Extracted records
--*--

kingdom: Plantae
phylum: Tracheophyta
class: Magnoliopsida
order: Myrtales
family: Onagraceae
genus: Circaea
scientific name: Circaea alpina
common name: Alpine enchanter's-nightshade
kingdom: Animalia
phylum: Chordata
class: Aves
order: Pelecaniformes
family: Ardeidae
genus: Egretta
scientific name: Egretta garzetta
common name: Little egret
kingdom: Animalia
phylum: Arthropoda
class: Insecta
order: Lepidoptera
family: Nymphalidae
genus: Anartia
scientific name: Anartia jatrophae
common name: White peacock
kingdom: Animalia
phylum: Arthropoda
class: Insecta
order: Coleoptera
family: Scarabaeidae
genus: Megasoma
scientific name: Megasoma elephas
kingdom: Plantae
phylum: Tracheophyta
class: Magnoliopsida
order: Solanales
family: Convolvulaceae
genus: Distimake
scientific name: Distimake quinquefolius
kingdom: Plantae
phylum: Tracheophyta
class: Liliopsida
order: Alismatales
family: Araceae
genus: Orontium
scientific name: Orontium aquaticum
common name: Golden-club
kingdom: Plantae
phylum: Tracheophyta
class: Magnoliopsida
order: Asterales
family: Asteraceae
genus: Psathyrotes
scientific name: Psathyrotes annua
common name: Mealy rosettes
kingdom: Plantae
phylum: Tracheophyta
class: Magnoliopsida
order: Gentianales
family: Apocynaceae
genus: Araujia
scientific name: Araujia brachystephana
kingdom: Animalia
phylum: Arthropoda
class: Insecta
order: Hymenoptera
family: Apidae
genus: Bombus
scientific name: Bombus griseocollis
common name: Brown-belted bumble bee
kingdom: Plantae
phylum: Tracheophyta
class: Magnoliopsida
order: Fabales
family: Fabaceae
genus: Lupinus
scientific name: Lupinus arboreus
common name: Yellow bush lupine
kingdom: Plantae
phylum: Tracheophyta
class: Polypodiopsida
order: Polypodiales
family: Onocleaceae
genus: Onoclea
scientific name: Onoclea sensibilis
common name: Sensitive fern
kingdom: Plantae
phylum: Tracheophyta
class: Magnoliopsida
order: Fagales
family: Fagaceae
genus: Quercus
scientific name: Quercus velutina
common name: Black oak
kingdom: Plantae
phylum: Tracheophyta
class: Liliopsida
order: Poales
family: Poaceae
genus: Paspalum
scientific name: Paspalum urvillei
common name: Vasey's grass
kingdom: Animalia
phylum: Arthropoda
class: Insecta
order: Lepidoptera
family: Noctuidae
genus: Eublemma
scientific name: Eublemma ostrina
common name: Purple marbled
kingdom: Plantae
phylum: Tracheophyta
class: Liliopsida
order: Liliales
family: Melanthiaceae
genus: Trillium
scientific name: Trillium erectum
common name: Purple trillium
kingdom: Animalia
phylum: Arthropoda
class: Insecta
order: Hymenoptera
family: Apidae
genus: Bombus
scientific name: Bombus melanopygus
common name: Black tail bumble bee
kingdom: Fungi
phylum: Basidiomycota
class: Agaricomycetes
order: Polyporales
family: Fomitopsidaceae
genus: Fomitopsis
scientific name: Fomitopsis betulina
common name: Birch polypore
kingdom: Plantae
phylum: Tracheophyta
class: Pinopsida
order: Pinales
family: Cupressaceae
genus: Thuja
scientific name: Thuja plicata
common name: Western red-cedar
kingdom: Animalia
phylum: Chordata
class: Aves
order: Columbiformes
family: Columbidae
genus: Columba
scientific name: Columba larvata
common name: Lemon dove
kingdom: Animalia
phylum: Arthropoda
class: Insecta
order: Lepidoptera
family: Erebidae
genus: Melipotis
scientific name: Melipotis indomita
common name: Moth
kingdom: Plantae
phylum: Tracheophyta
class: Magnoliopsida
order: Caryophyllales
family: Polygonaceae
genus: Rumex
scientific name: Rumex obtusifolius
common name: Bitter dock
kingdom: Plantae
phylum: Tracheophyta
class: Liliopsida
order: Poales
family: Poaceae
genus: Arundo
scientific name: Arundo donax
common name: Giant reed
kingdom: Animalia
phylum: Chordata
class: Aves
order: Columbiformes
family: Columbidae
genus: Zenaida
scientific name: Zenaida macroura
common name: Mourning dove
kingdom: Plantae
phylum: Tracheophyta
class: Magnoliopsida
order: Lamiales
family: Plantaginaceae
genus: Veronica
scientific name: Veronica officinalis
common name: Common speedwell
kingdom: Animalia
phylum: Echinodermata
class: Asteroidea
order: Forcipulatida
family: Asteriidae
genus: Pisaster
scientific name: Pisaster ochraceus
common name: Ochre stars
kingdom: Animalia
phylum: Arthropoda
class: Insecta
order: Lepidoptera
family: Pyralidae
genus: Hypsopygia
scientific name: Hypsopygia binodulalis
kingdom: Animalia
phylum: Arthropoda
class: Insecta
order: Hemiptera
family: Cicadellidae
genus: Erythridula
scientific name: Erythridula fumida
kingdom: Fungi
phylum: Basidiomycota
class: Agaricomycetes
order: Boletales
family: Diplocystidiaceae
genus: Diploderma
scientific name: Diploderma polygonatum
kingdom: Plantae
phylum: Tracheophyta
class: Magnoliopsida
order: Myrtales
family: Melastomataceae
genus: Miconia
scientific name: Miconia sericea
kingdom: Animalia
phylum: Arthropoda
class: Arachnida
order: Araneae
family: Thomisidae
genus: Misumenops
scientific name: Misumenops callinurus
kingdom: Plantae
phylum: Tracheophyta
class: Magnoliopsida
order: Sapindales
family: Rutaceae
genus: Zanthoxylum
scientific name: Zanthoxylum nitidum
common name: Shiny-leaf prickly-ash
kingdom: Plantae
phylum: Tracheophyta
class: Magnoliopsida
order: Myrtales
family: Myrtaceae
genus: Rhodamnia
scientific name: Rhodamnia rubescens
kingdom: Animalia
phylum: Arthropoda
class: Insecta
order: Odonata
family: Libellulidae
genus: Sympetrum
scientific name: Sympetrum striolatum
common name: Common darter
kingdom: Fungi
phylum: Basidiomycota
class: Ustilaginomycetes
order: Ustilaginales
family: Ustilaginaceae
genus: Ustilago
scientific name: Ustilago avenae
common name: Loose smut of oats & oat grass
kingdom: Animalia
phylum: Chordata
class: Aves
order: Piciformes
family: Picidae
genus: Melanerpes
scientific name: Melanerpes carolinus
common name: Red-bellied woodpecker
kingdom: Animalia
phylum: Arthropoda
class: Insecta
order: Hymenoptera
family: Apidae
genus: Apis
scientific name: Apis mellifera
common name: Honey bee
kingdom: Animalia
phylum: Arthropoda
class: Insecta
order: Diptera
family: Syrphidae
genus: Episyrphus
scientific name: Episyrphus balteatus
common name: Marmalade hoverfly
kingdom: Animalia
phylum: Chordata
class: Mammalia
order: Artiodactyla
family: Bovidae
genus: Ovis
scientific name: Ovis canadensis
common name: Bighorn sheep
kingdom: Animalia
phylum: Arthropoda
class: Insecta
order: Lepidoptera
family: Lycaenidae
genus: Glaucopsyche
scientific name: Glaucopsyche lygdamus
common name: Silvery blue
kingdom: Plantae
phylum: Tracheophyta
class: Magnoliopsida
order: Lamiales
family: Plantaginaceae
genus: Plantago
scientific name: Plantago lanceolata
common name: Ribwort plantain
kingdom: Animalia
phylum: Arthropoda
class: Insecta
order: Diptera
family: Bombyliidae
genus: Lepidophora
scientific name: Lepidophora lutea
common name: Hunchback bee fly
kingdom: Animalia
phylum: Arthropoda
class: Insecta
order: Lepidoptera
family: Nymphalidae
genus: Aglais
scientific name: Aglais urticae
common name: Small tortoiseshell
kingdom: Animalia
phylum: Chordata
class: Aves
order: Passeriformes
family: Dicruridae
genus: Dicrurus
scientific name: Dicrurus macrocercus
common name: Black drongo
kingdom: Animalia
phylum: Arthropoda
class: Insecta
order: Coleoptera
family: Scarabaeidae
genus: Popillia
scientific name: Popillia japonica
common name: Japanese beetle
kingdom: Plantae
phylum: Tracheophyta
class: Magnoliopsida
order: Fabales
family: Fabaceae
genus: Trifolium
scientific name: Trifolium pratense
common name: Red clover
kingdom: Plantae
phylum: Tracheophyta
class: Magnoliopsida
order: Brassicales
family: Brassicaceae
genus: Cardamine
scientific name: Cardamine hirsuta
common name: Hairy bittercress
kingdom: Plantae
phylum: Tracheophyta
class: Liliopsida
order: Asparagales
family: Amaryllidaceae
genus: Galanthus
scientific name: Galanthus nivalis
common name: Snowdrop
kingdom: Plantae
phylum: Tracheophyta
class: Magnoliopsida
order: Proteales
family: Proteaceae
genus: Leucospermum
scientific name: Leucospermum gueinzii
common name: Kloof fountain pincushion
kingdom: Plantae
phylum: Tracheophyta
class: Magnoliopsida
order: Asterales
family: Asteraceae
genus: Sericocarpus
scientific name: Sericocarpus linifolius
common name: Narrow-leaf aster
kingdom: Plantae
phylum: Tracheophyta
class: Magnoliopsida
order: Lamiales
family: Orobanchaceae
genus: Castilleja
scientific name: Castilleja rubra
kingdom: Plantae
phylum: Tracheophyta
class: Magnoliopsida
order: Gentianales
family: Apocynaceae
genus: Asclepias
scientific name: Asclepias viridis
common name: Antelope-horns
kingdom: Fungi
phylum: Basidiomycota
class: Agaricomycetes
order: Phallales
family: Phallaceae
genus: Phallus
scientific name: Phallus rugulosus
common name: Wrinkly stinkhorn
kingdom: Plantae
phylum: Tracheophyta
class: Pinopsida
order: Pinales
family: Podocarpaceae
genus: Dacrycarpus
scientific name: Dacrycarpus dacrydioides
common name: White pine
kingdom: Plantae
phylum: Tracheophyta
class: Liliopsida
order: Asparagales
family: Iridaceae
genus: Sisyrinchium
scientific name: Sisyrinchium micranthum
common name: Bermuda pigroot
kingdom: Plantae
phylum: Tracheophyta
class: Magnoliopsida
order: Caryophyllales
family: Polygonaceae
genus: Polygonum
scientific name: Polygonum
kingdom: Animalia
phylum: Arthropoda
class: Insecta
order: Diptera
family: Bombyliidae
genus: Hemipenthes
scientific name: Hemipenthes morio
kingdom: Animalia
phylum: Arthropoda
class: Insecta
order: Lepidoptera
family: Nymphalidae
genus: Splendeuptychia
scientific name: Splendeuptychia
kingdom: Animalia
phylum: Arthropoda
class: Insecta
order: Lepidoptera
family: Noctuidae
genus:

--*--

EXERCISE GOAL:
Rewrite the stretch from the start of the records through the line containing "common name: White peacock" as a Markdown table with two columns, Row and Line. Give each line its row number and leave out any blank lines.

SOLUTION TO THIS TASK:
| Row | Line |
|---|---|
| 1 | kingdom: Plantae |
| 2 | phylum: Tracheophyta |
| 3 | class: Magnoliopsida |
| 4 | order: Myrtales |
| 5 | family: Onagraceae |
| 6 | genus: Circaea |
| 7 | scientific name: Circaea alpina |
| 8 | common name: Alpine enchanter's-nightshade |
| 9 | kingdom: Animalia |
| 10 | phylum: Chordata |
| 11 | class: Aves |
| 12 | order: Pelecaniformes |
| 13 | family: Ardeidae |
| 14 | genus: Egretta |
| 15 | scientific name: Egretta garzetta |
| 16 | common name: Little egret |
| 17 | kingdom: Animalia |
| 18 | phylum: Arthropoda |
| 19 | class: Insecta |
| 20 | order: Lepidoptera |
| 21 | family: Nymphalidae |
| 22 | genus: Anartia |
| 23 | scientific name: Anartia jatrophae |
| 24 | common name: White peacock |